*Work order*.
If a line in the data below holds the word "Medium", include it in the count. Give only the final number.

Excerpted data START

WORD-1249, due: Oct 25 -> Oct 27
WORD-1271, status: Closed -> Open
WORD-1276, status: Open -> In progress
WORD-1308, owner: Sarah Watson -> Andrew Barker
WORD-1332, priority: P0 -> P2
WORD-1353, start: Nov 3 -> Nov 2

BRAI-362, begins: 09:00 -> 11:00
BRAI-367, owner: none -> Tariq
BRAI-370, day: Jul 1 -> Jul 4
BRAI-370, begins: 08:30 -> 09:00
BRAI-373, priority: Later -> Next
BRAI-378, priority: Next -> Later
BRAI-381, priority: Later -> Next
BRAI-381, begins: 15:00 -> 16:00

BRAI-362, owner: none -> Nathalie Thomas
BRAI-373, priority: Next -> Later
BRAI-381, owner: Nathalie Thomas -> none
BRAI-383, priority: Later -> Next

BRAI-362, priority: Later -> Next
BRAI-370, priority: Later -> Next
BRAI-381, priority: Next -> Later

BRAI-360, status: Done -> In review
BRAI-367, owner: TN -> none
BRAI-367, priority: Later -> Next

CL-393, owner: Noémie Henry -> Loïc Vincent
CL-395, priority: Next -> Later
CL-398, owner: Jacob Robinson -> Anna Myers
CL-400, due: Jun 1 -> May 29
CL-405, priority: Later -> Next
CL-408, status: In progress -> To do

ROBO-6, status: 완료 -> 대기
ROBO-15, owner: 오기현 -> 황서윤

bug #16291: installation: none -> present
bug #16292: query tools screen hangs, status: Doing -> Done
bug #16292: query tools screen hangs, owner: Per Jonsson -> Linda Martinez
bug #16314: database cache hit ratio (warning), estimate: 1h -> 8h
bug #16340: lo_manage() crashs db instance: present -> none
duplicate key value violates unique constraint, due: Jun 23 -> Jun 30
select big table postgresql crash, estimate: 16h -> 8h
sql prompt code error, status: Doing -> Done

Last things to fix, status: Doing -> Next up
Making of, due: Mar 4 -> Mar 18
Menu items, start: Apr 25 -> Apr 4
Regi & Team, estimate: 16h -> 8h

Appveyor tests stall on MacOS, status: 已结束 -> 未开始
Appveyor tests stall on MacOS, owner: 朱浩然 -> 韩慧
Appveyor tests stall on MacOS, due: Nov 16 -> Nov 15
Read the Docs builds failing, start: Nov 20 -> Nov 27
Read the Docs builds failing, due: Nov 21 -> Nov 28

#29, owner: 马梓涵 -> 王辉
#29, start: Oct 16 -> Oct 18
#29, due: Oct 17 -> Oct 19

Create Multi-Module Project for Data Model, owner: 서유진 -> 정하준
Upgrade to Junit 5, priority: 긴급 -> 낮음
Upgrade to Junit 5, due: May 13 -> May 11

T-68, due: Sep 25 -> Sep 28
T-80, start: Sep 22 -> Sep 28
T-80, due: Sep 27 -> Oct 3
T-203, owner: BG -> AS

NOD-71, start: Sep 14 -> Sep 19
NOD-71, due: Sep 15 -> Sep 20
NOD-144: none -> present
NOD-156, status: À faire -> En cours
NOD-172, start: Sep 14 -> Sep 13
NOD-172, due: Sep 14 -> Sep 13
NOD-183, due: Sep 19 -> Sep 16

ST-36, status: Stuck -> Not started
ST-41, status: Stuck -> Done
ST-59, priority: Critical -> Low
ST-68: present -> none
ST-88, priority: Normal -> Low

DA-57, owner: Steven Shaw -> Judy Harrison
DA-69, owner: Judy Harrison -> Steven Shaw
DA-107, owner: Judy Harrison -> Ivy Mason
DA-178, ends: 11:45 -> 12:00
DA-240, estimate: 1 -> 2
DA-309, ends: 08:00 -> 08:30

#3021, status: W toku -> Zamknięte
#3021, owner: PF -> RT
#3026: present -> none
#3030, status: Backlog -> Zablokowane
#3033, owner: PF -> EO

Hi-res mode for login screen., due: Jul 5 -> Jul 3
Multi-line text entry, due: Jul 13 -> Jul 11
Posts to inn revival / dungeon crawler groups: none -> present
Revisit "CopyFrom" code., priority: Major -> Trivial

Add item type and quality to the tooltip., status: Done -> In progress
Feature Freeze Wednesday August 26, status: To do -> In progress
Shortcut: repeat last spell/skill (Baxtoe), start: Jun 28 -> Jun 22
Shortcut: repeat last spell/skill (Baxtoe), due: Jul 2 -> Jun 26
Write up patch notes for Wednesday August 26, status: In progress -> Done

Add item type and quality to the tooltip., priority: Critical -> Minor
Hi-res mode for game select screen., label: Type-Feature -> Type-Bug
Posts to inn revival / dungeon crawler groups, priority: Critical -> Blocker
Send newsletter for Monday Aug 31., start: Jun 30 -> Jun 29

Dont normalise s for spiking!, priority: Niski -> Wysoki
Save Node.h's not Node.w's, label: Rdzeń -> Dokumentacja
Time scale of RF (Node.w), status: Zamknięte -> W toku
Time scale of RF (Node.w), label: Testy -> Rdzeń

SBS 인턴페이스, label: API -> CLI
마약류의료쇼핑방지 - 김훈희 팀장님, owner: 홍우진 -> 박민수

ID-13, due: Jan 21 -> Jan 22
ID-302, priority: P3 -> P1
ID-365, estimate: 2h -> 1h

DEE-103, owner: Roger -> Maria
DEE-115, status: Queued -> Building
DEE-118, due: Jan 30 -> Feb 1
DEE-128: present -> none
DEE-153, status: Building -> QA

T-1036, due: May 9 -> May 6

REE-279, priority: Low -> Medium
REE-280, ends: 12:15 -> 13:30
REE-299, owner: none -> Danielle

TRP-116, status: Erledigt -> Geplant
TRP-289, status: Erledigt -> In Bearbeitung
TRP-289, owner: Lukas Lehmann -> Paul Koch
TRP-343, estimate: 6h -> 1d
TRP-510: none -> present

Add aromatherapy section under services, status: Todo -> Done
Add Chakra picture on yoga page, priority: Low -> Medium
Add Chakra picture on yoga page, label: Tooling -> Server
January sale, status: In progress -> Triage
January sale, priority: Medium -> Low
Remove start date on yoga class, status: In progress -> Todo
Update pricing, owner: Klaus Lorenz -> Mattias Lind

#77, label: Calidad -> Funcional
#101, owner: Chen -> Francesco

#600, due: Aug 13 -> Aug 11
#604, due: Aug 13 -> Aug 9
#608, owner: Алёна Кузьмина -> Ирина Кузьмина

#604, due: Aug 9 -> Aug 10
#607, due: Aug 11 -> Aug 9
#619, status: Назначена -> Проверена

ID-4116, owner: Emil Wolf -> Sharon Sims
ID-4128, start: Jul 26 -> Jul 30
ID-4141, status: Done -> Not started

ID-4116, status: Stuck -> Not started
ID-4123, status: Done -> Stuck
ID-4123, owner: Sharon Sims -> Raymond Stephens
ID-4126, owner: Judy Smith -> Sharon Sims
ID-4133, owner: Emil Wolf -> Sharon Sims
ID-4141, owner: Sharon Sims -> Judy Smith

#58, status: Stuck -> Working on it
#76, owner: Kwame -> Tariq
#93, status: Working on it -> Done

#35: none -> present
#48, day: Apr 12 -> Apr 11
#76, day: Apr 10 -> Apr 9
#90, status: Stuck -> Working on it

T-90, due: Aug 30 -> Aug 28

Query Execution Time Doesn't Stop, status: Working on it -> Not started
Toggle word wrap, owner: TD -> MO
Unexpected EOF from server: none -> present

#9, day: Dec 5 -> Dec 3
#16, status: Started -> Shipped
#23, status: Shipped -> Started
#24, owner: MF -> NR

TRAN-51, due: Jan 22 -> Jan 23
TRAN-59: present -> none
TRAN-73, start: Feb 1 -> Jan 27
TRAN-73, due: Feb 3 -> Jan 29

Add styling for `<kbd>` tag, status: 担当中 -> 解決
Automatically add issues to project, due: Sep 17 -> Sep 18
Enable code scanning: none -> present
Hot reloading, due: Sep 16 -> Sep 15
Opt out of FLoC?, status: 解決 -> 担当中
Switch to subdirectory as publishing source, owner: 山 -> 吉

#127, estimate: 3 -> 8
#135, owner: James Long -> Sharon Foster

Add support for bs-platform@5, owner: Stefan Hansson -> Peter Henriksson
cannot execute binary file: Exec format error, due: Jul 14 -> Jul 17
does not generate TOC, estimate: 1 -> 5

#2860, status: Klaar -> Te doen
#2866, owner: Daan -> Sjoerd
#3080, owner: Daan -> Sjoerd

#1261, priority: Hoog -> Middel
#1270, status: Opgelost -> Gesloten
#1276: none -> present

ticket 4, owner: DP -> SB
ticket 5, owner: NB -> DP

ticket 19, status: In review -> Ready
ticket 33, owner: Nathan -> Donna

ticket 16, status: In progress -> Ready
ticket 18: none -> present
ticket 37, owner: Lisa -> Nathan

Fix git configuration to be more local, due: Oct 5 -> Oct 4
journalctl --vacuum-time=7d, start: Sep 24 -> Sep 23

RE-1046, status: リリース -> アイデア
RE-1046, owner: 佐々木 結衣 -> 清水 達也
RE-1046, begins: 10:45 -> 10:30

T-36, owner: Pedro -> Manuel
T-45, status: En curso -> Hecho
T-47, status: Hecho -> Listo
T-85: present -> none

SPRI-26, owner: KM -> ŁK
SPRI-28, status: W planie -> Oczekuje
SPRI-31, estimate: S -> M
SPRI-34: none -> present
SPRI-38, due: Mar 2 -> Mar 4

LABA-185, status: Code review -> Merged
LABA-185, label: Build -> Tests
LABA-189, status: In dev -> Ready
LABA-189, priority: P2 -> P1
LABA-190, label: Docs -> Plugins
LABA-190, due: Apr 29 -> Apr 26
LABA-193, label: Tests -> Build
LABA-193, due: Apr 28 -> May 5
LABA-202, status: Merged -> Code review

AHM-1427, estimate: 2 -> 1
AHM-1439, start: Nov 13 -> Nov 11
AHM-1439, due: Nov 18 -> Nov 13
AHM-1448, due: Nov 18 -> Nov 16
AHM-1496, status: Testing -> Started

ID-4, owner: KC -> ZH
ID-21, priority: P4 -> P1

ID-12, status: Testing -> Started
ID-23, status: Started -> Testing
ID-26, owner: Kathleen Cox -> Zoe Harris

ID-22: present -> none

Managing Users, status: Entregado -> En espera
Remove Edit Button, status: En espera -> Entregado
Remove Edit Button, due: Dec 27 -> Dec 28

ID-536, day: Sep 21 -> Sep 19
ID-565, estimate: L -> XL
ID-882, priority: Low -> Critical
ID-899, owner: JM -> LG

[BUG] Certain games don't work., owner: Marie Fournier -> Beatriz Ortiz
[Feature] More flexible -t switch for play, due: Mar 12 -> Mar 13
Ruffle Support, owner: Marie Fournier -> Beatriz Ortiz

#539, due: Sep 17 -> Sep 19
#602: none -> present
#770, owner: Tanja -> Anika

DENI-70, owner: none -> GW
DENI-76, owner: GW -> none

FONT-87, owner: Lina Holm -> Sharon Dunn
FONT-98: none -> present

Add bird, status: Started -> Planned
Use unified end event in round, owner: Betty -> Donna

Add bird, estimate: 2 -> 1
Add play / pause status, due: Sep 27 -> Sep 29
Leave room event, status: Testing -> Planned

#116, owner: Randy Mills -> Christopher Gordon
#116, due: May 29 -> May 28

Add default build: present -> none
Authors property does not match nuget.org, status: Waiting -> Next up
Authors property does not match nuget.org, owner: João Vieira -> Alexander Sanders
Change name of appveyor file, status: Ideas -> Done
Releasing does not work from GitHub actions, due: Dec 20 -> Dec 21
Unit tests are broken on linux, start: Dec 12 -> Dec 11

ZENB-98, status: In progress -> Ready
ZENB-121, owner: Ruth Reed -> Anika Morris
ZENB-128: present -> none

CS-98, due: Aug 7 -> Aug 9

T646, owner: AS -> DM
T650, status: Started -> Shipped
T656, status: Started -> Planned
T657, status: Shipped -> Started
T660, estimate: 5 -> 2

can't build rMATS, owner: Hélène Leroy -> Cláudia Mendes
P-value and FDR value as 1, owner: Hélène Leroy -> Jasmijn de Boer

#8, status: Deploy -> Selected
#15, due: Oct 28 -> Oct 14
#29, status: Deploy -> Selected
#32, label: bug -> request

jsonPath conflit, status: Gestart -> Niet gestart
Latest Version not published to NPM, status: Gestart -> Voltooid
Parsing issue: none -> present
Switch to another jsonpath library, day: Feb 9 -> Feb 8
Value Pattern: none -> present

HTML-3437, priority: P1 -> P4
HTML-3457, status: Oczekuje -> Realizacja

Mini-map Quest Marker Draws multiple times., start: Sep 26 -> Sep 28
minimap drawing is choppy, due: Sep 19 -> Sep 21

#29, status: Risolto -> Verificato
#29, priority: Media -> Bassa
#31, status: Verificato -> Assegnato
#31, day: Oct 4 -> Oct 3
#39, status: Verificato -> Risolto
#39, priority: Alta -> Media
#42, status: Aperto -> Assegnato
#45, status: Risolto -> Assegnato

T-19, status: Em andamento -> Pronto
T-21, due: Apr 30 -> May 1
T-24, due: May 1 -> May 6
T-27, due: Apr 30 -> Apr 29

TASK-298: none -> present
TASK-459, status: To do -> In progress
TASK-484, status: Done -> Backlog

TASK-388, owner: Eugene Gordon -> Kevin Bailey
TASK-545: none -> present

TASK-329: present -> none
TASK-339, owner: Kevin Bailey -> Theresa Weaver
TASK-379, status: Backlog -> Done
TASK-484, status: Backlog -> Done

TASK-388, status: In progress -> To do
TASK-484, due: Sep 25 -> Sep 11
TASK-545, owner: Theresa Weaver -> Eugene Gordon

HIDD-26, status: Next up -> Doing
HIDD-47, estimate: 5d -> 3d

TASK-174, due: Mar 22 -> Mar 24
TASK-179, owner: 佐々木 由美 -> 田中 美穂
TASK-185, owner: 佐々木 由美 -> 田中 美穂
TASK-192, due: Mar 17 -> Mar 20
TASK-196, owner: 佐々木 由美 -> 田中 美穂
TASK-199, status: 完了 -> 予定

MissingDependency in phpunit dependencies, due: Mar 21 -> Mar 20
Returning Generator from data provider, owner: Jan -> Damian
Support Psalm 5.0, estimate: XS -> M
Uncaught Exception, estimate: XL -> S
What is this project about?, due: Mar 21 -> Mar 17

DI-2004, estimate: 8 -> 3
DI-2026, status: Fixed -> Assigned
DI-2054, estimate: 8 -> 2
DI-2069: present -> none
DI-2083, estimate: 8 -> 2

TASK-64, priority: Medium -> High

Excerpted data END

*The completed task*.
4